Exercise requirements: Pictures in the records are to be excluded from an otherwise exact copy.

Pictures paired with source code
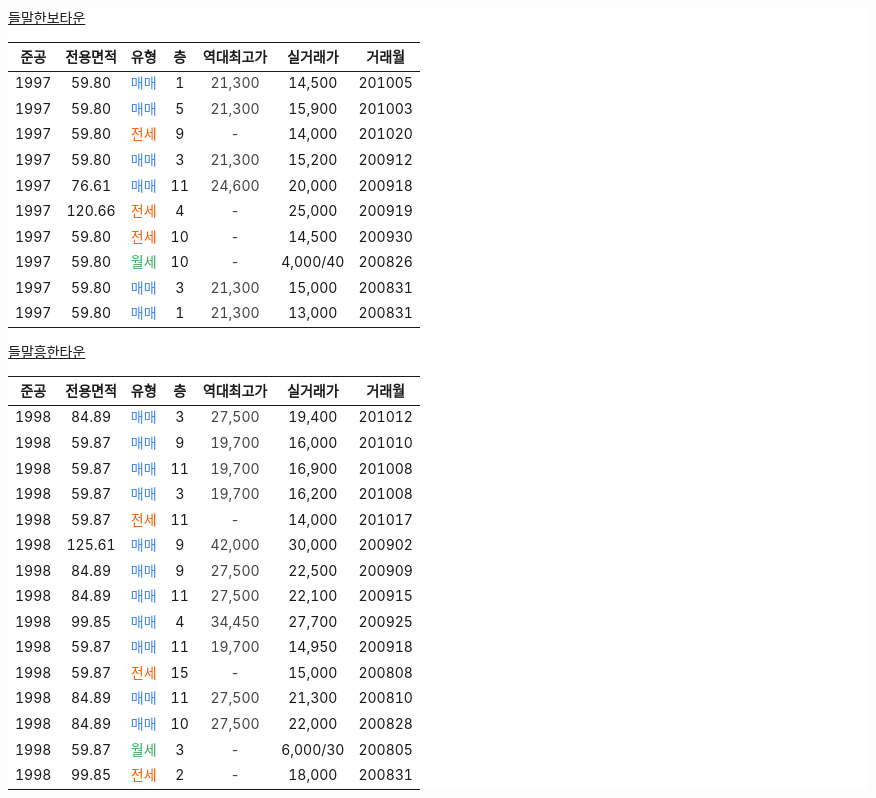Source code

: 
[들말한보타운](https://search.naver.com/search.naver?query=%EA%B2%BD%EC%83%81%EB%82%A8%EB%8F%84+%EC%A7%84%EC%A3%BC%EC%8B%9C+%ED%8F%89%EA%B1%B0%EB%8F%99+%EB%93%A4%EB%A7%90%ED%95%9C%EB%B3%B4%ED%83%80%EC%9A%B4)

|준공|전용면적|유형|층|역대최고가|실거래가|거래월|
|:---:|:---:|:---:|:---:|:---:|:---:|:---:|
|1997|59.80|<span style="color:#4285f3">매매</span>|1|<span style="color:#444444">21,300</span>|14,500|201005|
|1997|59.80|<span style="color:#4285f3">매매</span>|5|<span style="color:#444444">21,300</span>|15,900|201003|
|1997|59.80|<span style="color:#ff5a00">전세</span>|9|<span style="color:#444444">-</span>|14,000|201020|
|1997|59.80|<span style="color:#4285f3">매매</span>|3|<span style="color:#444444">21,300</span>|15,200|200912|
|1997|76.61|<span style="color:#4285f3">매매</span>|11|<span style="color:#444444">24,600</span>|20,000|200918|
|1997|120.66|<span style="color:#ff5a00">전세</span>|4|<span style="color:#444444">-</span>|25,000|200919|
|1997|59.80|<span style="color:#ff5a00">전세</span>|10|<span style="color:#444444">-</span>|14,500|200930|
|1997|59.80|<span style="color:#34a853">월세</span>|10|<span style="color:#444444">-</span>|4,000/40|200826|
|1997|59.80|<span style="color:#4285f3">매매</span>|3|<span style="color:#444444">21,300</span>|15,000|200831|
|1997|59.80|<span style="color:#4285f3">매매</span>|1|<span style="color:#444444">21,300</span>|13,000|200831|

[들말흥한타운](https://search.naver.com/search.naver?query=%EA%B2%BD%EC%83%81%EB%82%A8%EB%8F%84+%EC%A7%84%EC%A3%BC%EC%8B%9C+%ED%8F%89%EA%B1%B0%EB%8F%99+%EB%93%A4%EB%A7%90%ED%9D%A5%ED%95%9C%ED%83%80%EC%9A%B4)

|준공|전용면적|유형|층|역대최고가|실거래가|거래월|
|:---:|:---:|:---:|:---:|:---:|:---:|:---:|
|1998|84.89|<span style="color:#4285f3">매매</span>|3|<span style="color:#444444">27,500</span>|19,400|201012|
|1998|59.87|<span style="color:#4285f3">매매</span>|9|<span style="color:#444444">19,700</span>|16,000|201010|
|1998|59.87|<span style="color:#4285f3">매매</span>|11|<span style="color:#444444">19,700</span>|16,900|201008|
|1998|59.87|<span style="color:#4285f3">매매</span>|3|<span style="color:#444444">19,700</span>|16,200|201008|
|1998|59.87|<span style="color:#ff5a00">전세</span>|11|<span style="color:#444444">-</span>|14,000|201017|
|1998|125.61|<span style="color:#4285f3">매매</span>|9|<span style="color:#444444">42,000</span>|30,000|200902|
|1998|84.89|<span style="color:#4285f3">매매</span>|9|<span style="color:#444444">27,500</span>|22,500|200909|
|1998|84.89|<span style="color:#4285f3">매매</span>|11|<span style="color:#444444">27,500</span>|22,100|200915|
|1998|99.85|<span style="color:#4285f3">매매</span>|4|<span style="color:#444444">34,450</span>|27,700|200925|
|1998|59.87|<span style="color:#4285f3">매매</span>|11|<span style="color:#444444">19,700</span>|14,950|200918|
|1998|59.87|<span style="color:#ff5a00">전세</span>|15|<span style="color:#444444">-</span>|15,000|200808|
|1998|84.89|<span style="color:#4285f3">매매</span>|11|<span style="color:#444444">27,500</span>|21,300|200810|
|1998|84.89|<span style="color:#4285f3">매매</span>|10|<span style="color:#444444">27,500</span>|22,000|200828|
|1998|59.87|<span style="color:#34a853">월세</span>|3|<span style="color:#444444">-</span>|6,000/30|200805|
|1998|99.85|<span style="color:#ff5a00">전세</span>|2|<span style="color:#444444">-</span>|18,000|200831|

Result of the task:
Source code

: 
[들말한보타운](https://search.naver.com/search.naver?query=%EA%B2%BD%EC%83%81%EB%82%A8%EB%8F%84+%EC%A7%84%EC%A3%BC%EC%8B%9C+%ED%8F%89%EA%B1%B0%EB%8F%99+%EB%93%A4%EB%A7%90%ED%95%9C%EB%B3%B4%ED%83%80%EC%9A%B4)

|준공|전용면적|유형|층|역대최고가|실거래가|거래월|
|:---:|:---:|:---:|:---:|:---:|:---:|:---:|
|1997|59.80|<span style="color:#4285f3">매매</span>|1|<span style="color:#444444">21,300</span>|14,500|201005|
|1997|59.80|<span style="color:#4285f3">매매</span>|5|<span style="color:#444444">21,300</span>|15,900|201003|
|1997|59.80|<span style="color:#ff5a00">전세</span>|9|<span style="color:#444444">-</span>|14,000|201020|
|1997|59.80|<span style="color:#4285f3">매매</span>|3|<span style="color:#444444">21,300</span>|15,200|200912|
|1997|76.61|<span style="color:#4285f3">매매</span>|11|<span style="color:#444444">24,600</span>|20,000|200918|
|1997|120.66|<span style="color:#ff5a00">전세</span>|4|<span style="color:#444444">-</span>|25,000|200919|
|1997|59.80|<span style="color:#ff5a00">전세</span>|10|<span style="color:#444444">-</span>|14,500|200930|
|1997|59.80|<span style="color:#34a853">월세</span>|10|<span style="color:#444444">-</span>|4,000/40|200826|
|1997|59.80|<span style="color:#4285f3">매매</span>|3|<span style="color:#444444">21,300</span>|15,000|200831|
|1997|59.80|<span style="color:#4285f3">매매</span>|1|<span style="color:#444444">21,300</span>|13,000|200831|

[들말흥한타운](https://search.naver.com/search.naver?query=%EA%B2%BD%EC%83%81%EB%82%A8%EB%8F%84+%EC%A7%84%EC%A3%BC%EC%8B%9C+%ED%8F%89%EA%B1%B0%EB%8F%99+%EB%93%A4%EB%A7%90%ED%9D%A5%ED%95%9C%ED%83%80%EC%9A%B4)

|준공|전용면적|유형|층|역대최고가|실거래가|거래월|
|:---:|:---:|:---:|:---:|:---:|:---:|:---:|
|1998|84.89|<span style="color:#4285f3">매매</span>|3|<span style="color:#444444">27,500</span>|19,400|201012|
|1998|59.87|<span style="color:#4285f3">매매</span>|9|<span style="color:#444444">19,700</span>|16,000|201010|
|1998|59.87|<span style="color:#4285f3">매매</span>|11|<span style="color:#444444">19,700</span>|16,900|201008|
|1998|59.87|<span style="color:#4285f3">매매</span>|3|<span style="color:#444444">19,700</span>|16,200|201008|
|1998|59.87|<span style="color:#ff5a00">전세</span>|11|<span style="color:#444444">-</span>|14,000|201017|
|1998|125.61|<span style="color:#4285f3">매매</span>|9|<span style="color:#444444">42,000</span>|30,000|200902|
|1998|84.89|<span style="color:#4285f3">매매</span>|9|<span style="color:#444444">27,500</span>|22,500|200909|
|1998|84.89|<span style="color:#4285f3">매매</span>|11|<span style="color:#444444">27,500</span>|22,100|200915|
|1998|99.85|<span style="color:#4285f3">매매</span>|4|<span style="color:#444444">34,450</span>|27,700|200925|
|1998|59.87|<span style="color:#4285f3">매매</span>|11|<span style="color:#444444">19,700</span>|14,950|200918|
|1998|59.87|<span style="color:#ff5a00">전세</span>|15|<span style="color:#444444">-</span>|15,000|200808|
|1998|84.89|<span style="color:#4285f3">매매</span>|11|<span style="color:#444444">27,500</span>|21,300|200810|
|1998|84.89|<span style="color:#4285f3">매매</span>|10|<span style="color:#444444">27,500</span>|22,000|200828|
|1998|59.87|<span style="color:#34a853">월세</span>|3|<span style="color:#444444">-</span>|6,000/30|200805|
|1998|99.85|<span style="color:#ff5a00">전세</span>|2|<span style="color:#444444">-</span>|18,000|200831|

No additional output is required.